Maoists in Chhattisgarh have changed their strategy following heavy losses and are increasingly using remote-controlled explosive devices, including a kind involving beer bottles, against the security forces, sources in the security establishment said on Sunday.
“According to the latest intelligence, the rebels are now focusing more on unleashing pressure-cooker, remote-controlled IEDs (improvised explosive devices) on security personnel inside forests in Chhattisgarh rather than engaging in gunfights,” an Intelligence Bureau official told The Telegraph.
Faced with a renewed anti-insurgency offensive, the Maoists are also using the foxhole technique. They dig holes and fill them with stones to avoid detection during anti-mine operations. They later place explosives in these holes when they intend to trigger a blast, the official said.
Sources said an alert had been sounded in Chhattisgarh and Jharkhand following the latest intelligence reports, a series of blasts and the recovery of weapons, including a device rigged with beer bottles and a small antenna.

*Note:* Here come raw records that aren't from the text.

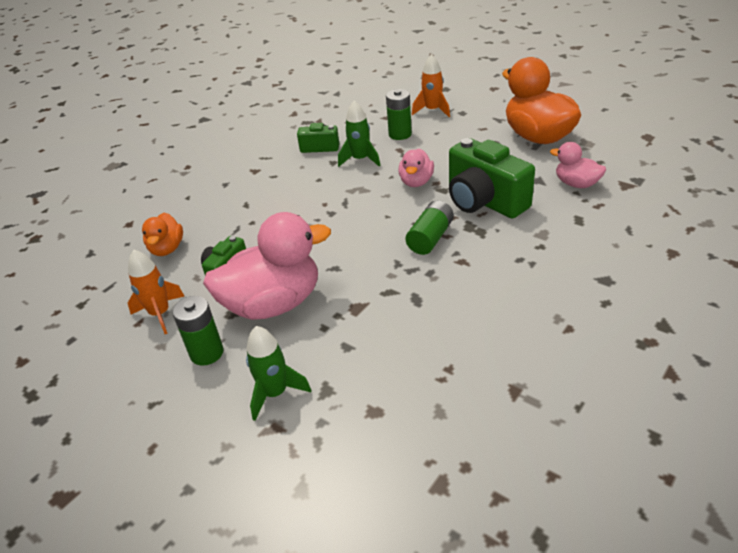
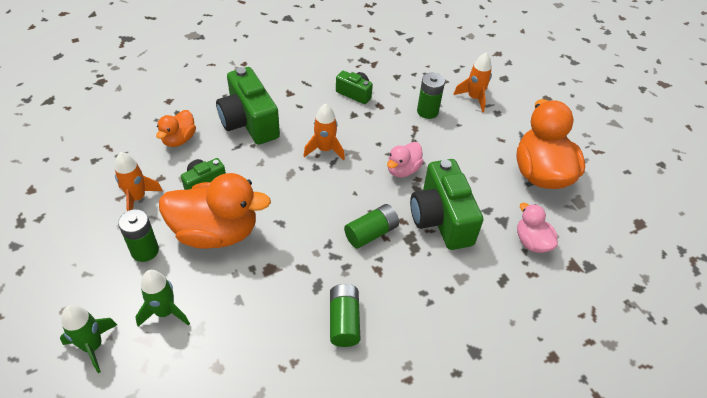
camera: 20 degrees right, 10 degrees up
pink duck [203,212,331,320] -> orange duck [159,173,271,249]
green rocket [338,101,381,167] -> green rocket moved to [60,305,117,373]
none -> green camera [216,67,280,145]
none -> orange rocket [303,103,345,160]
none -> green battery [330,284,360,347]

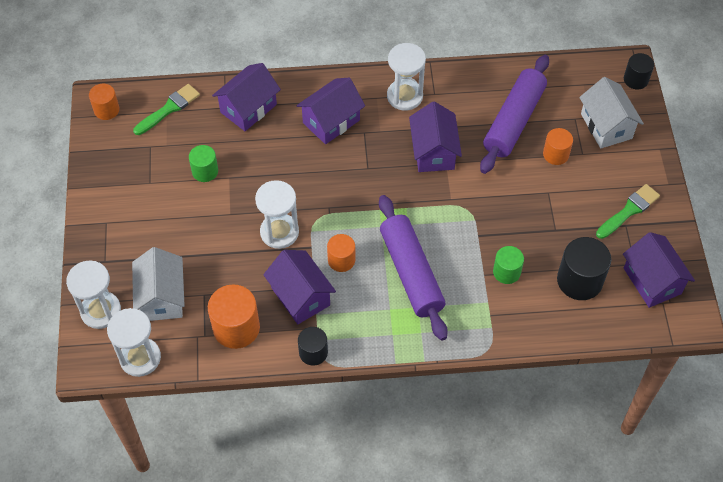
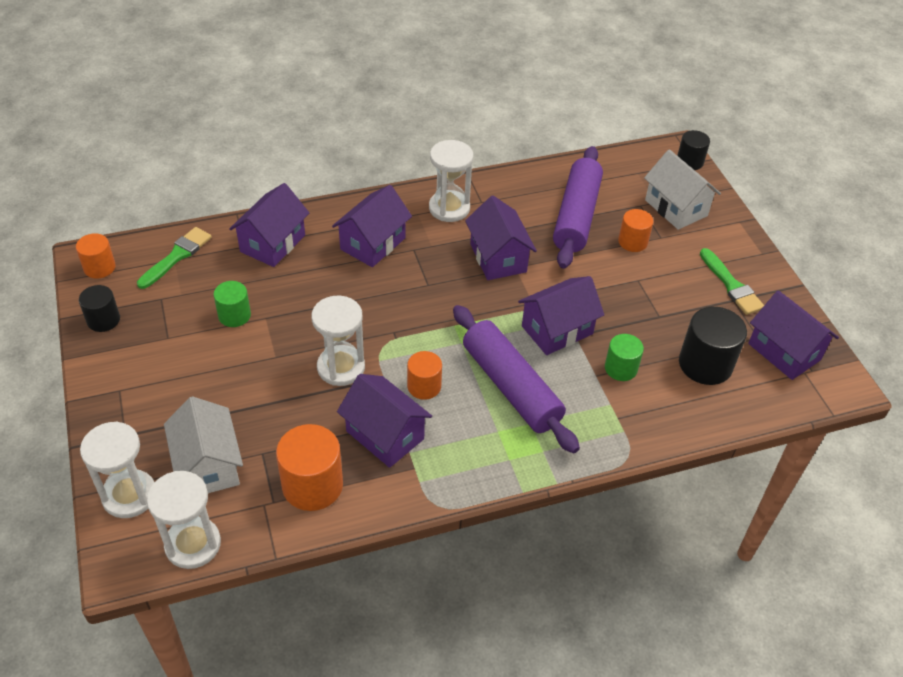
camera: 15 degrees left, 10 degrees down
black cylinder [298,327,328,366] -> black cylinder moved to [79,285,120,332]
green brush [596,184,660,239] -> green brush turned 120 degrees clockwise [700,248,764,315]
none -> purple house [518,276,604,355]

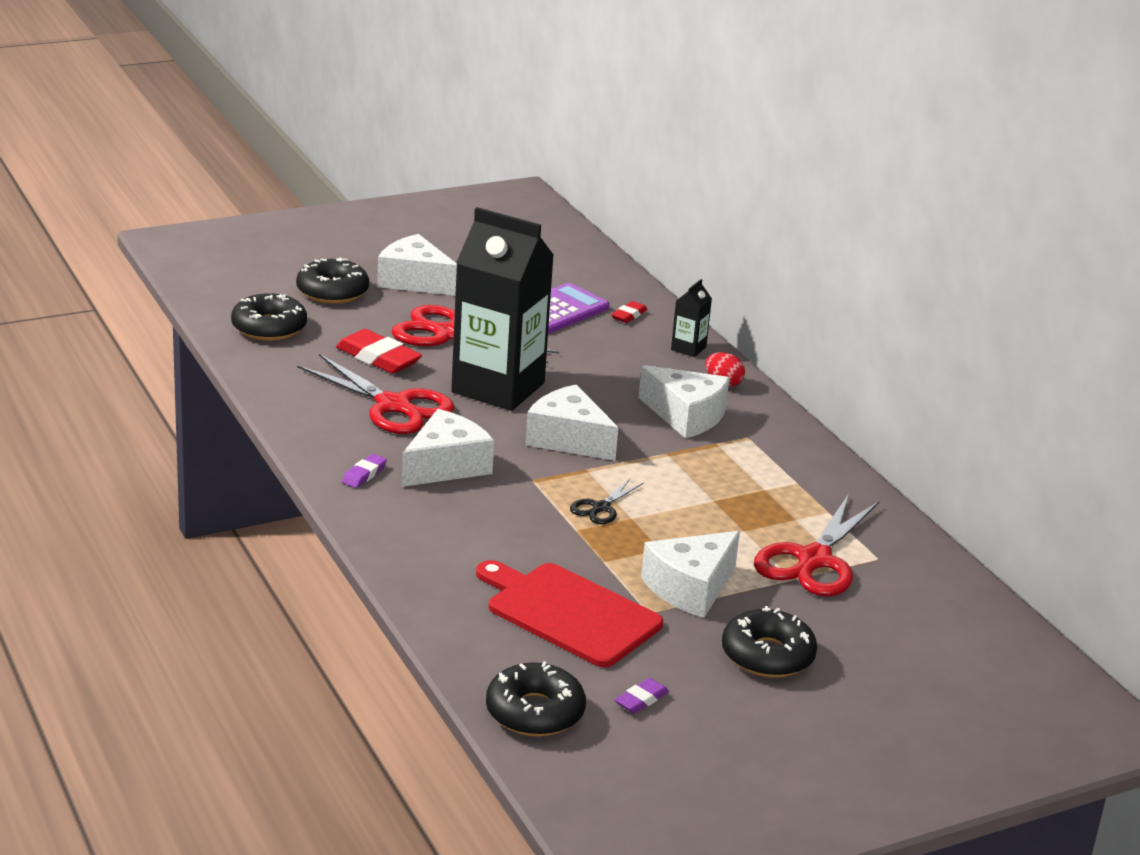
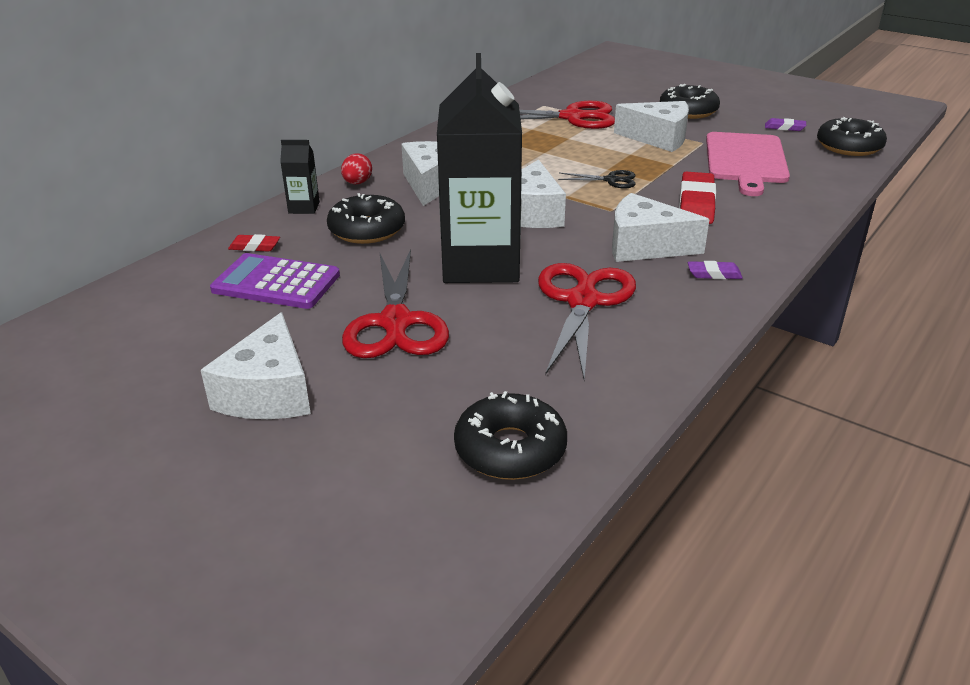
camera: 115 degrees left, 5 degrees up
black donut [296,258,369,304] -> black donut moved to [327,193,405,244]
red eraser [336,329,422,374] -> red eraser moved to [679,172,716,224]
red cutting board [476,560,663,667] -> pink cutting board [706,132,790,196]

Under the Tactical Counter Offensive Campaign undertaken by the Maoists during summer, they usually attack the security forces by laying traps inside jungles.
“Recently, at least 10 booby traps in Chhattisgarh and Jharkhand were uncovered by the security forces,” a CRPF official said.
Last week, the paramilitary force recovered a 5kg pressure-cooker remote-controlled IED from Bijapur. The device, kept under a tree, was fitted with two empty beer bottles to inflict glass shard injuries on the troops. It had a small wire-connected antenna to facilitate detonation from a distance, the CRPF official said.
The CRPF’s counter-IED team detected and defused the device after several hours.
Another such IED, weighing around 50kg and buried underground, was recovered by the CRPF from under a bridge in Bijapur in January.
Remote-controlled IEDs are considered more powerful than pressure-triggered or command IEDs as they can be detonated from a distance.
In January, eight security personnel and their driver were killed in Bijapur when the Maoists used a device to blow up their vehicle. The victims were returning from an operation when the blast targeted their SUV in Bastar, a Maoist hotbed.
Last week, a CRPF sub-inspector was killed in a similar blast in Jharkhand’s West Singhbhum district. On March 5, a CRPF assistant commandant and two other personnel were injured in an IED blast.
Sources said eight security personnel had lost their lives in 78 IED blasts in Chhattisgarh last year.
The security forces have launched an anti-Maoist offensive in various parts of Chhattisgarh, with Union home minister Amit Shah resolving to eradicate Left-wing extremism from the country by March 31 next year.
Last week, 30 Maoists and a jawan were killed following intense gunfights in the Bastar region of southern Chhattisgarh, raising the rebel death toll above 100 since January.
Sources said drones, or unmanned aerial vehicles (UAVs), were being used for reconnaissance and surveillance, with real-time images taken of the “liberated zone” in Chhattisgarh to plan attacks and to protect the troops from possible ambushes inside the jungles.
Amid the renewed counter-insurgency offensive, Maoist strongholds are shrinking fast in Chhattisgarh. “They have been pushed to the wall and are running short on arms and ammunition. They are now relying on IEDs to launch counter-attacks,” a home ministry official said.
Security forces have been moving deeper into the Maoist bastions of Bastar and setting up forward bases and camps as part of an area-domination exercise, he said.
He added that 300 new forward operating bases and camps had been set up in areas once considered Maoist “liberated zones”.
These forward bases have restricted the movements of the Maoists and helped the forces conduct counter-offensives inside the rebel fortress.
Bastar, Bijapur, Narayanpur, Kanker, Sukma, Dantewada and Kondagaon are the seven districts hit the worst by the Maoist insurgency in Chhattisgarh.